No, nunca me había tocado la nariz de rodillas, pero era más cómodo hacerlo así que hacerlo en el aire, era más cómodo crearme toda esta maraña de patrañas que rimaban (mira mi marañana/llena de patrañas/amor mío), que se compaginaban en mi mente. Era como la mezcla del terrible dolor de cabeza con la aspirina, esa efervescencia inevitable de lo cotidiano con el golpe de la entropía, con ese golpe fuerte y duro, con esa pared de clavos.
La verdad me gusta sentarme así, de rodillas, la mano en la nariz; así siento al mundo, así puedo mirar bien el horizonte, es la posición de la nariz, de las cejas, es como un todo que se revuelve en el estómago, que sube por la médula y baja rápidamente hasta los pies que cosquillean.

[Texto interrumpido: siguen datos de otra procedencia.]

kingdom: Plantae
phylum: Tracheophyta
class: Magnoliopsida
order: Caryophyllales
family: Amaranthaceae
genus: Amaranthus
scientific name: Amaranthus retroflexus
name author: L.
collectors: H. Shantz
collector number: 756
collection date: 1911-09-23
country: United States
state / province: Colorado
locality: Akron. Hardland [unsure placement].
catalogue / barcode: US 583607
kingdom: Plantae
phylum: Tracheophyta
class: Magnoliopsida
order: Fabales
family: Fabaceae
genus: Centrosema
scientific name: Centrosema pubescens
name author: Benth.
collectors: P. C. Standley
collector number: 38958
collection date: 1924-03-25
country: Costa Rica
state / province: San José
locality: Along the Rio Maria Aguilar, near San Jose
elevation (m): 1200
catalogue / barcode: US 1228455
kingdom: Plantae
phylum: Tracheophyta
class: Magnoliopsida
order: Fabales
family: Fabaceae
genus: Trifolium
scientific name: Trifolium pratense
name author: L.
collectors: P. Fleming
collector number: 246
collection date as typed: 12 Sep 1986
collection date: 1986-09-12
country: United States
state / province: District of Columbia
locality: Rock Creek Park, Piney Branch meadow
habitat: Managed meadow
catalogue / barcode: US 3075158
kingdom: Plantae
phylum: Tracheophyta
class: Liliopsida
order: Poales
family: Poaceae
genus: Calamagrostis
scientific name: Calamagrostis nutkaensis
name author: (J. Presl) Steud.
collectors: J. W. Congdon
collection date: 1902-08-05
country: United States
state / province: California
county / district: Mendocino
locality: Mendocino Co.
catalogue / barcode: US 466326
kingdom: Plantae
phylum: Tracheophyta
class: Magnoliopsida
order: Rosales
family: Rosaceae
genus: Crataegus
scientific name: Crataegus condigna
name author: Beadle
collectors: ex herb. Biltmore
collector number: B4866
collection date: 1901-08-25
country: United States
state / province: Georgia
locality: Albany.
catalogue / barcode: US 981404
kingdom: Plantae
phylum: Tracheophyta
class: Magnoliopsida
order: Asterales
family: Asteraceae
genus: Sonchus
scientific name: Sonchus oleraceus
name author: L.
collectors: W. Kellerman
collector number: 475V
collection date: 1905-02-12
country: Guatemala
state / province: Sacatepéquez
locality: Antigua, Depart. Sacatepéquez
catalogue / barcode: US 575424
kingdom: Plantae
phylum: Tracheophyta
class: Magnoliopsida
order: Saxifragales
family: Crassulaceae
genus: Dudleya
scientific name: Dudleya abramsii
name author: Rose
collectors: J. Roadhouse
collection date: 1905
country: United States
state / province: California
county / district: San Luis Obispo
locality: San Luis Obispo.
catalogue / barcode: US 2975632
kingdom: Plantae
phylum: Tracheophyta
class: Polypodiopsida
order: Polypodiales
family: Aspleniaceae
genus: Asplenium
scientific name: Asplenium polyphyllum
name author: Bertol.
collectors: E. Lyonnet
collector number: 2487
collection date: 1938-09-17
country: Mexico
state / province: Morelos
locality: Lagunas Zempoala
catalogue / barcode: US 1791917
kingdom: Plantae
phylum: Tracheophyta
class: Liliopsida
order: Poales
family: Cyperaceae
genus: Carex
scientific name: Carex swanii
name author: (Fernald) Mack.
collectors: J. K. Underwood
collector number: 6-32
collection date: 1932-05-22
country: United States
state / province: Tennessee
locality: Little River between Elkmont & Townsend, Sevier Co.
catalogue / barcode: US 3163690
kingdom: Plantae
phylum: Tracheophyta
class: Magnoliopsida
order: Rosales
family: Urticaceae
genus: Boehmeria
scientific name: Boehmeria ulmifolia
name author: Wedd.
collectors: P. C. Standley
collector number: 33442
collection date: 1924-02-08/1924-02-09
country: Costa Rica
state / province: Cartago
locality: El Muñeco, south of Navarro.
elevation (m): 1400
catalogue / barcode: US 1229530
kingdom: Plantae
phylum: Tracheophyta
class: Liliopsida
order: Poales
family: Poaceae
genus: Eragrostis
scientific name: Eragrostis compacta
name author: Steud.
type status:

PERO QUIETO, ESTOICO, no muevas las rodillas, no quites la mano de la nariz, no intentes moverte porque ¡Ay, caramba! el desastre cósmico que crearás. La verdad es que las instrucciones se convirtieron en obsoleto en mis anaqueles de recuerdos vacíos, están ahí como esperando que las agarre y por eso aparecen estos vestigios de orden, de ordenación, estos vestigios, pequeños vestigios, del beso de mapurite, del abrazo de radiador, de la arepa con caviar.
No sólo lo cotidiano se suspende en Ctrl + Alt + Supr mientras me siento, sino que todos mis esfuerzos por encontrar el Nirvana de Pza. Venezuela se van a la mierda. Es como estas malas metáforas e imágenes, un montón de basura acumulada que se vuelven mi colchón de cada día.